El volumen está dividido en cuatro secciones de configuración distinta: «Selva», integrada por poemas intitulados que recrean la experiencia amorosa desde una perspectiva tanto física como emocional. La selva es «intensa ebriedad de madrugada», es «explosión de luz,/ ardillas grises en los merenderos», pero es, a la vez, una frontera, un espacio inextricable, una especie de paréntesis que contiene en su interior lo incierto, lo inaprensible: «Selva: inexactitud o el tiempo exacto/ en que un vencejo cruza/ la cortina de agua».
La segunda sección lleva el mismo título que el libro completo y es la que posee, a pesar de su brevedad, el mayor peso específico del libro. Da la sensación de que las otras secciones se articulan en torno de esta. La idea del viaje como forma de abrirse al mundo y a los otros, como estímulo para el conocimiento de sí misma se refleja en un lenguaje que huye de los referentes concretos, aunque no por eso niegue la posibilidad de dar testimonio de una realidad conflictiva. Algunas de las imágenes sustraídas de esa realidad son especialmente sugerentes, como esta: «Vislumbrar desde el tren un ciervo blanco/ que se aproxima a un desfiladero».

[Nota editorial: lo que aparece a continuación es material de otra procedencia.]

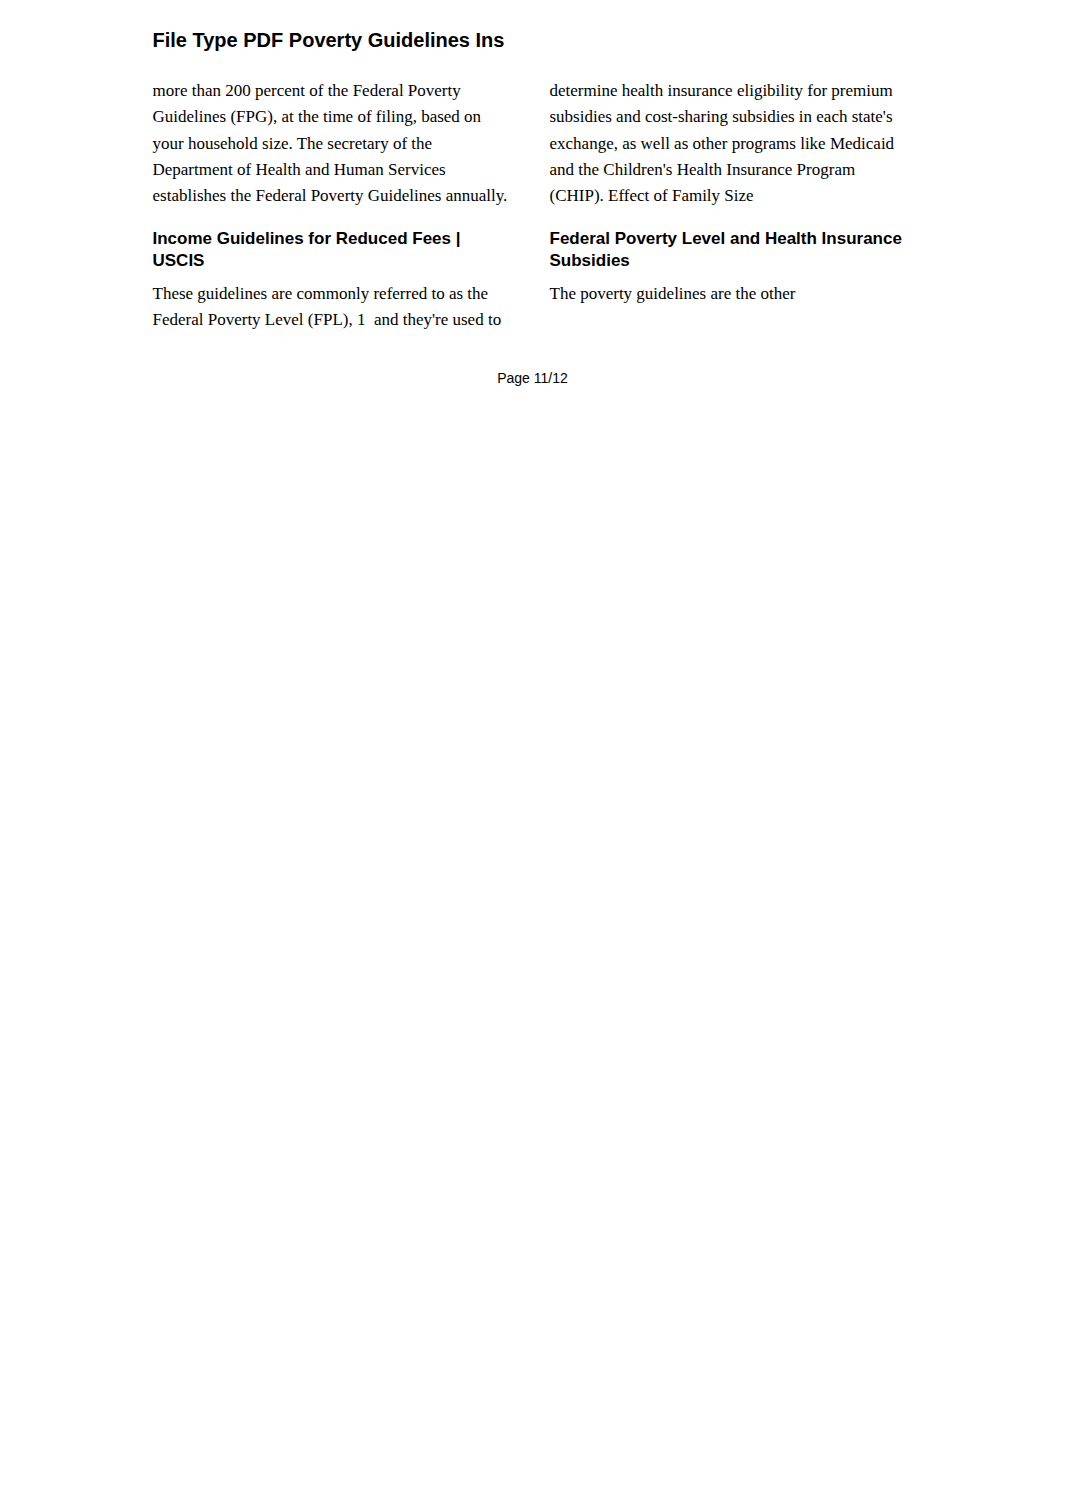File Type PDF Poverty Guidelines Ins
more than 200 percent of the Federal Poverty Guidelines (FPG), at the time of filing, based on your household size. The secretary of the Department of Health and Human Services establishes the Federal Poverty Guidelines annually.
Income Guidelines for Reduced Fees | USCIS
These guidelines are commonly referred to as the Federal Poverty Level (FPL), 1 ﻿ and they're used to determine health insurance eligibility for premium subsidies and cost-sharing subsidies in each state's exchange, as well as other programs like Medicaid and the Children's Health Insurance Program (CHIP). Effect of Family Size
Federal Poverty Level and Health Insurance Subsidies
The poverty guidelines are the other
Page 11/12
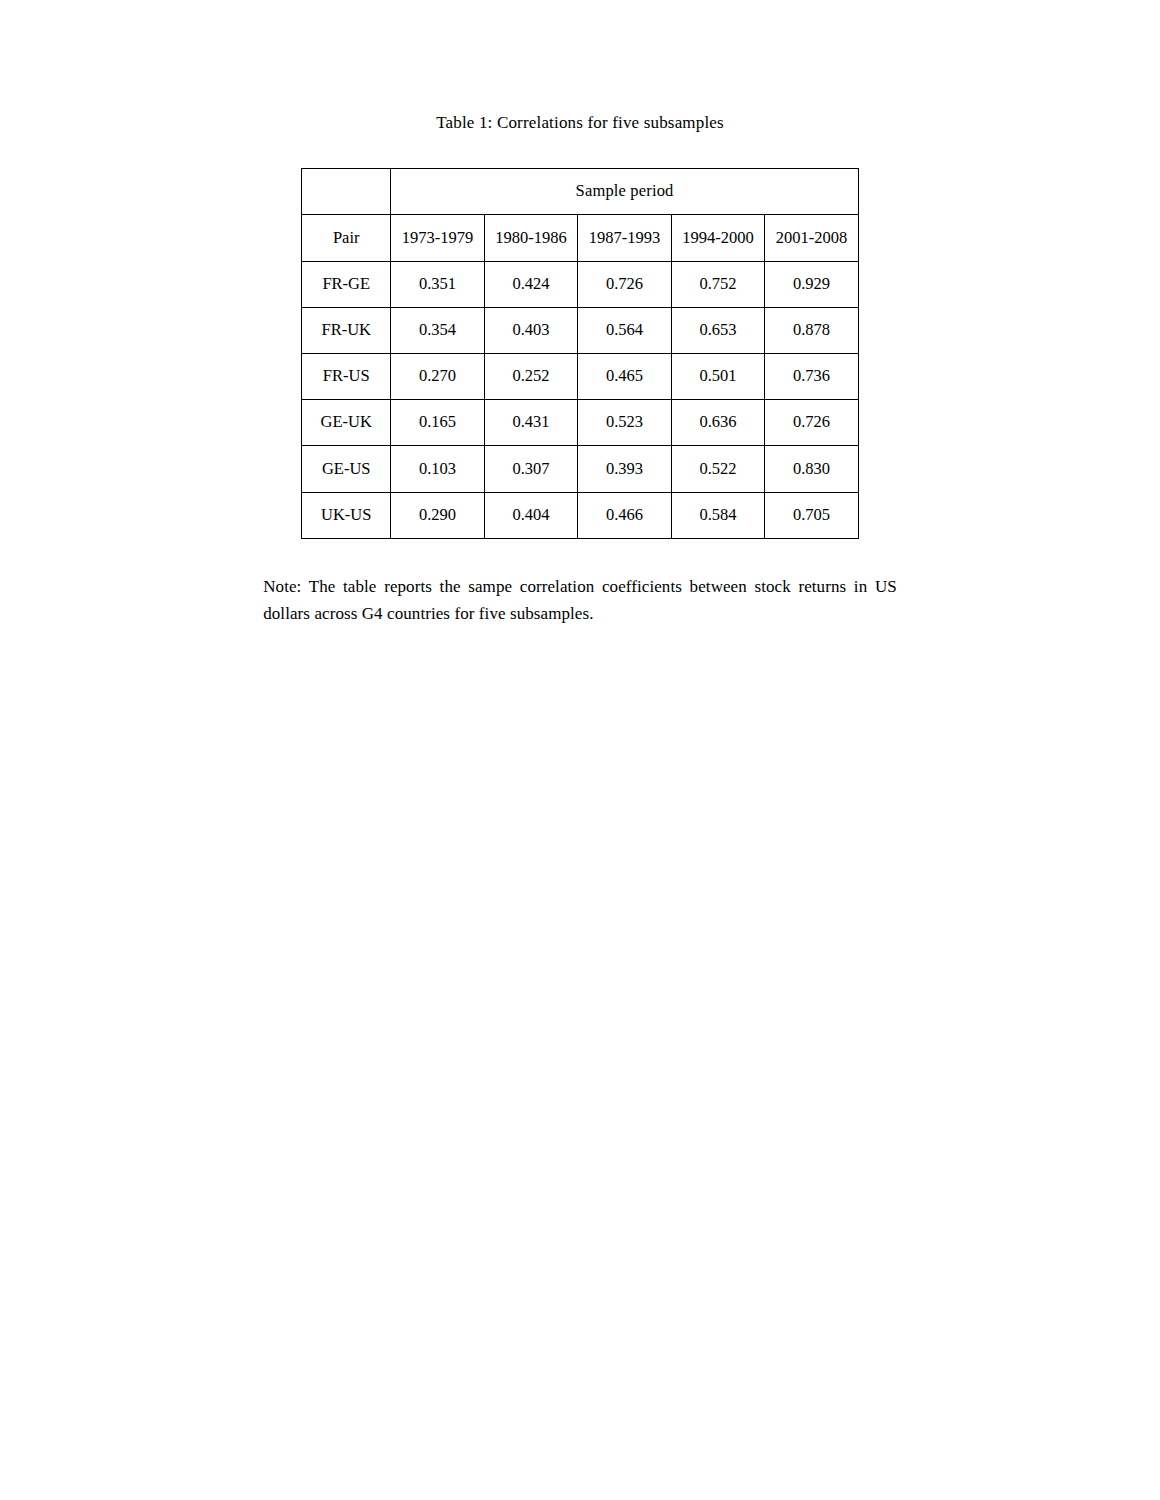Table 1: Correlations for five subsamples
| | Sample period |
| Pair | 1973-1979 | 1980-1986 | 1987-1993 | 1994-2000 | 2001-2008 |
| FR-GE | 0.351 | 0.424 | 0.726 | 0.752 | 0.929 |
| FR-UK | 0.354 | 0.403 | 0.564 | 0.653 | 0.878 |
| FR-US | 0.270 | 0.252 | 0.465 | 0.501 | 0.736 |
| GE-UK | 0.165 | 0.431 | 0.523 | 0.636 | 0.726 |
| GE-US | 0.103 | 0.307 | 0.393 | 0.522 | 0.830 |
| UK-US | 0.290 | 0.404 | 0.466 | 0.584 | 0.705 |
Note: The table reports the sampe correlation coefficients between stock returns in US dollars across G4 countries for five subsamples.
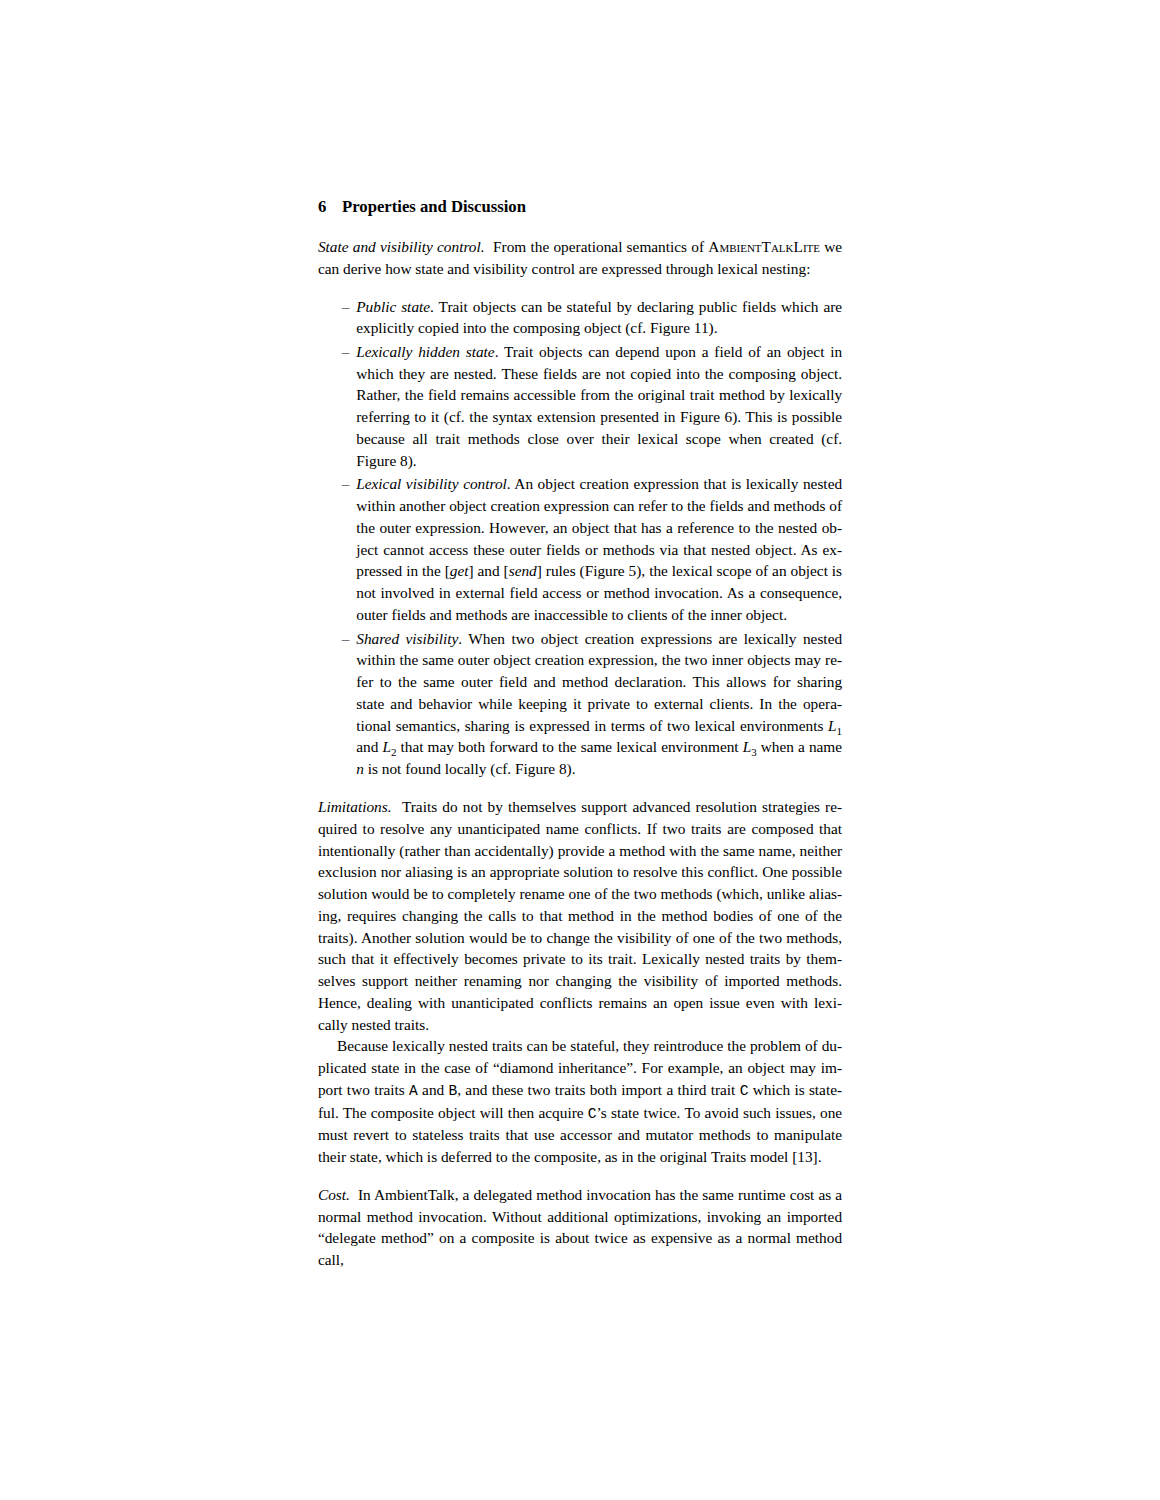6 Properties and Discussion
State and visibility control. From the operational semantics of AmbientTalkLite we can derive how state and visibility control are expressed through lexical nesting:
Public state. Trait objects can be stateful by declaring public fields which are explicitly copied into the composing object (cf. Figure 11).
Lexically hidden state. Trait objects can depend upon a field of an object in which they are nested. These fields are not copied into the composing object. Rather, the field remains accessible from the original trait method by lexically referring to it (cf. the syntax extension presented in Figure 6). This is possible because all trait methods close over their lexical scope when created (cf. Figure 8).
Lexical visibility control. An object creation expression that is lexically nested within another object creation expression can refer to the fields and methods of the outer expression. However, an object that has a reference to the nested object cannot access these outer fields or methods via that nested object. As expressed in the [get] and [send] rules (Figure 5), the lexical scope of an object is not involved in external field access or method invocation. As a consequence, outer fields and methods are inaccessible to clients of the inner object.
Shared visibility. When two object creation expressions are lexically nested within the same outer object creation expression, the two inner objects may refer to the same outer field and method declaration. This allows for sharing state and behavior while keeping it private to external clients. In the operational semantics, sharing is expressed in terms of two lexical environments L1 and L2 that may both forward to the same lexical environment L3 when a name n is not found locally (cf. Figure 8).
Limitations. Traits do not by themselves support advanced resolution strategies required to resolve any unanticipated name conflicts. If two traits are composed that intentionally (rather than accidentally) provide a method with the same name, neither exclusion nor aliasing is an appropriate solution to resolve this conflict. One possible solution would be to completely rename one of the two methods (which, unlike aliasing, requires changing the calls to that method in the method bodies of one of the traits). Another solution would be to change the visibility of one of the two methods, such that it effectively becomes private to its trait. Lexically nested traits by themselves support neither renaming nor changing the visibility of imported methods. Hence, dealing with unanticipated conflicts remains an open issue even with lexically nested traits.
Because lexically nested traits can be stateful, they reintroduce the problem of duplicated state in the case of “diamond inheritance”. For example, an object may import two traits A and B, and these two traits both import a third trait C which is stateful. The composite object will then acquire C’s state twice. To avoid such issues, one must revert to stateless traits that use accessor and mutator methods to manipulate their state, which is deferred to the composite, as in the original Traits model [13].
Cost. In AmbientTalk, a delegated method invocation has the same runtime cost as a normal method invocation. Without additional optimizations, invoking an imported “delegate method” on a composite is about twice as expensive as a normal method call,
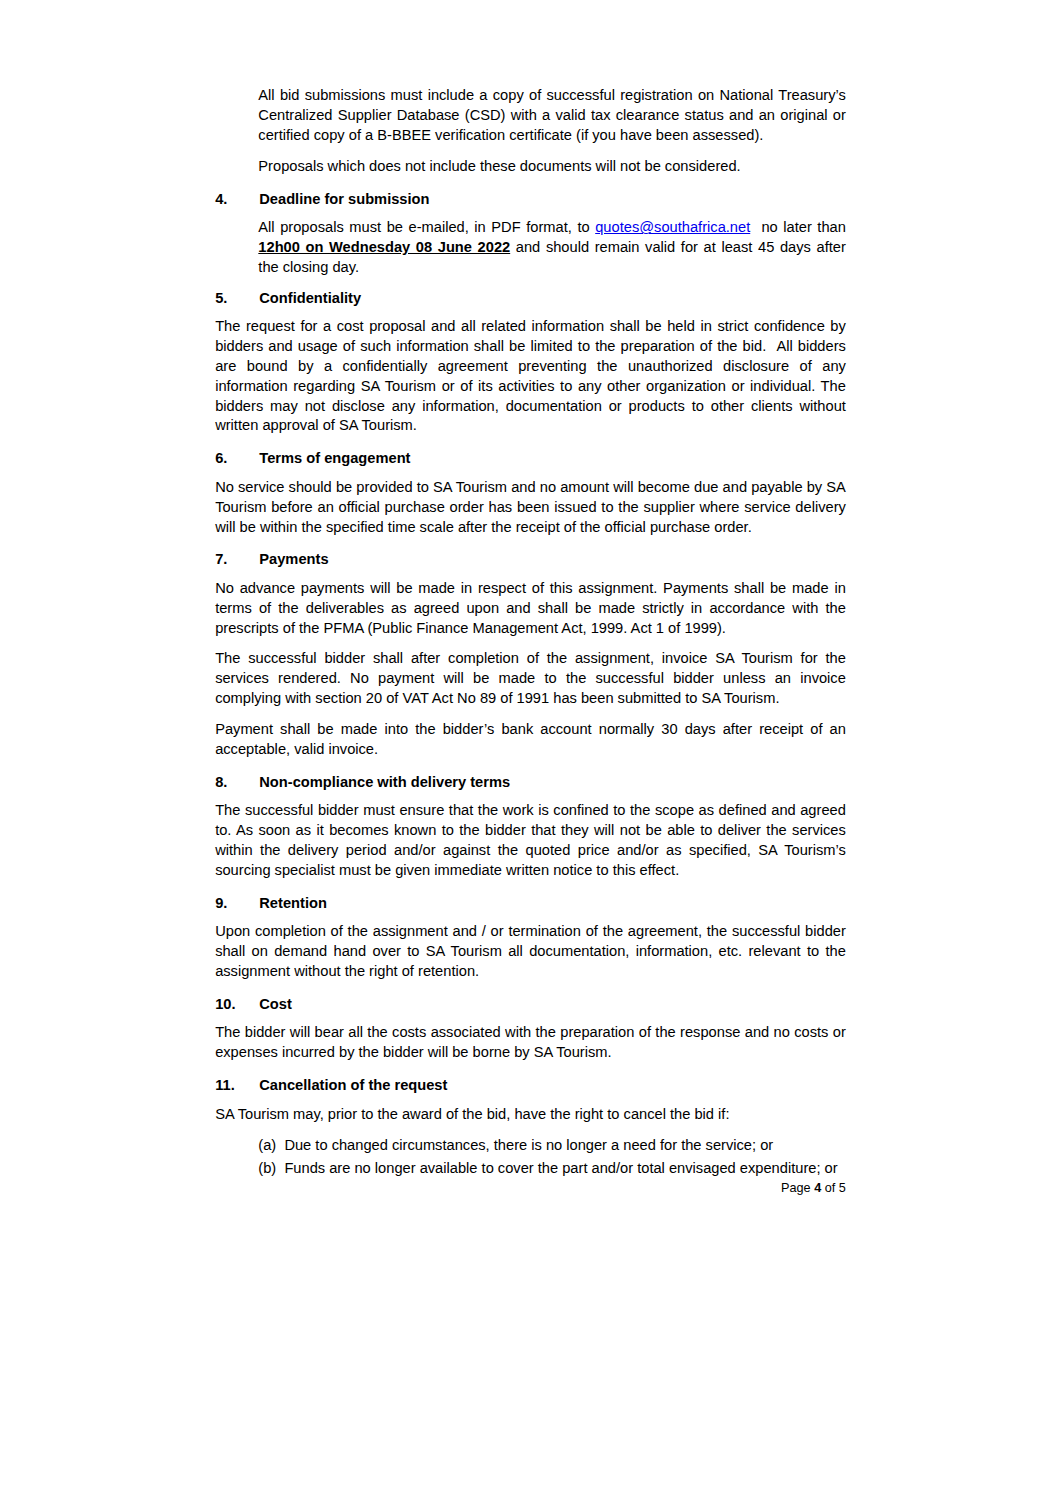All bid submissions must include a copy of successful registration on National Treasury’s Centralized Supplier Database (CSD) with a valid tax clearance status and an original or certified copy of a B-BBEE verification certificate (if you have been assessed).
Proposals which does not include these documents will not be considered.
4. Deadline for submission
All proposals must be e-mailed, in PDF format, to quotes@southafrica.net no later than 12h00 on Wednesday 08 June 2022 and should remain valid for at least 45 days after the closing day.
5. Confidentiality
The request for a cost proposal and all related information shall be held in strict confidence by bidders and usage of such information shall be limited to the preparation of the bid. All bidders are bound by a confidentially agreement preventing the unauthorized disclosure of any information regarding SA Tourism or of its activities to any other organization or individual. The bidders may not disclose any information, documentation or products to other clients without written approval of SA Tourism.
6. Terms of engagement
No service should be provided to SA Tourism and no amount will become due and payable by SA Tourism before an official purchase order has been issued to the supplier where service delivery will be within the specified time scale after the receipt of the official purchase order.
7. Payments
No advance payments will be made in respect of this assignment. Payments shall be made in terms of the deliverables as agreed upon and shall be made strictly in accordance with the prescripts of the PFMA (Public Finance Management Act, 1999. Act 1 of 1999).
The successful bidder shall after completion of the assignment, invoice SA Tourism for the services rendered. No payment will be made to the successful bidder unless an invoice complying with section 20 of VAT Act No 89 of 1991 has been submitted to SA Tourism.
Payment shall be made into the bidder’s bank account normally 30 days after receipt of an acceptable, valid invoice.
8. Non-compliance with delivery terms
The successful bidder must ensure that the work is confined to the scope as defined and agreed to. As soon as it becomes known to the bidder that they will not be able to deliver the services within the delivery period and/or against the quoted price and/or as specified, SA Tourism’s sourcing specialist must be given immediate written notice to this effect.
9. Retention
Upon completion of the assignment and / or termination of the agreement, the successful bidder shall on demand hand over to SA Tourism all documentation, information, etc. relevant to the assignment without the right of retention.
10. Cost
The bidder will bear all the costs associated with the preparation of the response and no costs or expenses incurred by the bidder will be borne by SA Tourism.
11. Cancellation of the request
SA Tourism may, prior to the award of the bid, have the right to cancel the bid if:
(a) Due to changed circumstances, there is no longer a need for the service; or
(b) Funds are no longer available to cover the part and/or total envisaged expenditure; or
Page 4 of 5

«Canícula», la siguiente sección, está también poblada de lugares como La Habana, Guayaquil o Tortuguero que adquieren en los versos de Aranda categoría de símbolos, símbolos de la fragilidad y de la transitoriedad resumidos en unas imágenes fragmentarias que forman parte de ese puzle que llamamos vida: «Enfoco la mirada en la mujer/ que se trenza el cabello, lo recoge y deshace/ casi al final de los acantilados», escribe en el poema «Cuanta más claridad». El libro finaliza con la sección «Azul glaciar», en la que abundan, además de lo anteriormente puntualizado, una visión del poeta como un ser con capacidad visionaria y reflexiones de orden metapoético como estas: «Ningún indicio de palabra exacta./ El centro del poema es como un pez/ aleteando en ele estanque angosto» o esta otra con la que finaliza el libro: «Todo poema encierra/ una labor de duelo». Épica de raíles es un libro misceláneo, aunque recorre sus versos un impulso común que intenta desasirse de la capa que envuelve la cotidianeidad y establecer un diálogo entre lo autobiográfico, lo familiar con lo vislumbrado por la experiencia, sea esta real o imaginaria.